→ Data for this task

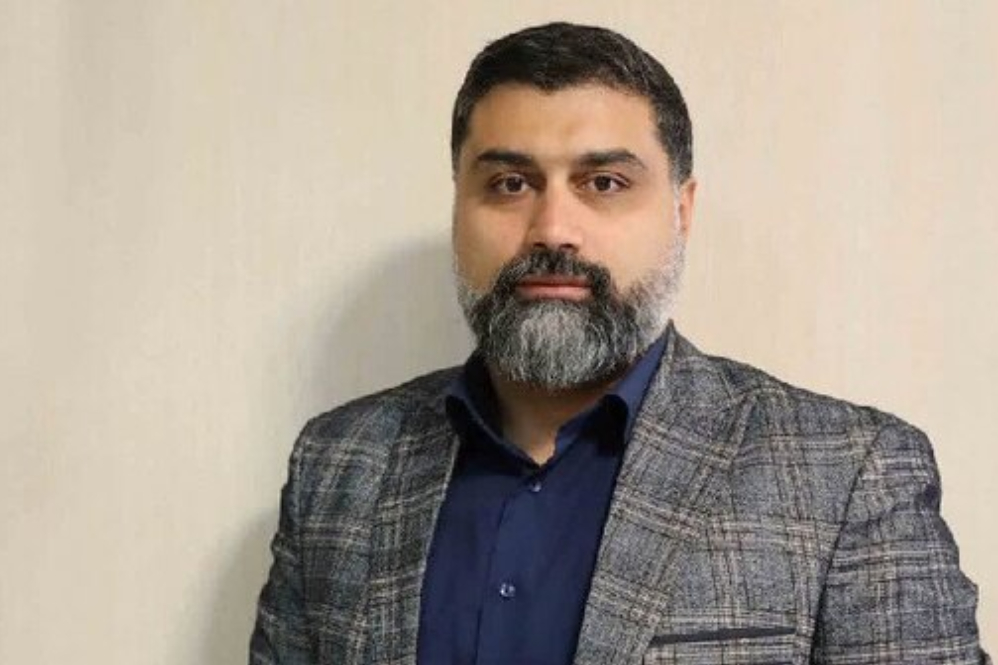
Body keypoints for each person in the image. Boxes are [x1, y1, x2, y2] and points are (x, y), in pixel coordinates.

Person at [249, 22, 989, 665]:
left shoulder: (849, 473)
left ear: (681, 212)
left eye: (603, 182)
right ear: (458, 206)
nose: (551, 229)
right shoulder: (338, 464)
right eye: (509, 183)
==
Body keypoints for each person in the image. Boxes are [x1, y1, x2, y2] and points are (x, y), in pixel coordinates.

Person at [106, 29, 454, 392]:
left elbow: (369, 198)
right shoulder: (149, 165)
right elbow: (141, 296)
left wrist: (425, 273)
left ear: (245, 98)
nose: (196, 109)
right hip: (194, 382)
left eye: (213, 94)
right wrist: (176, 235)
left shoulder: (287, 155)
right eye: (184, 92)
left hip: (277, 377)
--
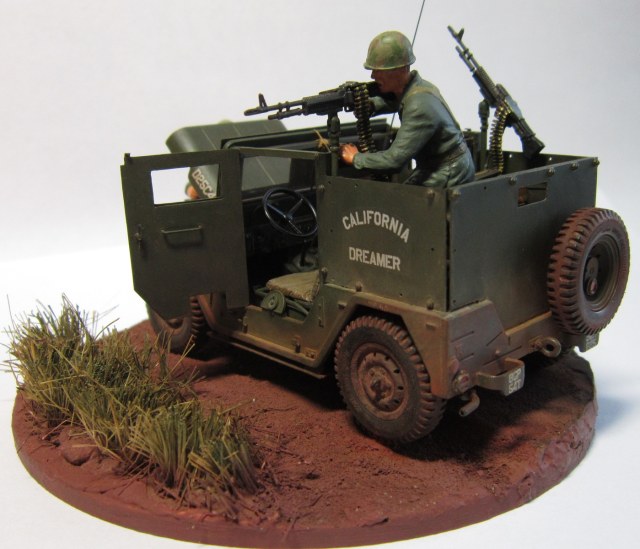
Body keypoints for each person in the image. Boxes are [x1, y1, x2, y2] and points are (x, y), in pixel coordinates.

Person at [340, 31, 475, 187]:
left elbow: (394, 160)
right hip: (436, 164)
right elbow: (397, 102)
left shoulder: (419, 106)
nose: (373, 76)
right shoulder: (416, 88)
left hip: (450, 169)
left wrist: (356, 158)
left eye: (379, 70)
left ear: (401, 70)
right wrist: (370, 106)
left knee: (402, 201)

→ About this exercise
What you give back should be only the lines of the records above, starting at the line with "left wrist: (356, 158)" and ending at the line with "left knee: (402, 201)", restated word for word.

→ Response area
left wrist: (356, 158)
left eye: (379, 70)
left ear: (401, 70)
right wrist: (370, 106)
left knee: (402, 201)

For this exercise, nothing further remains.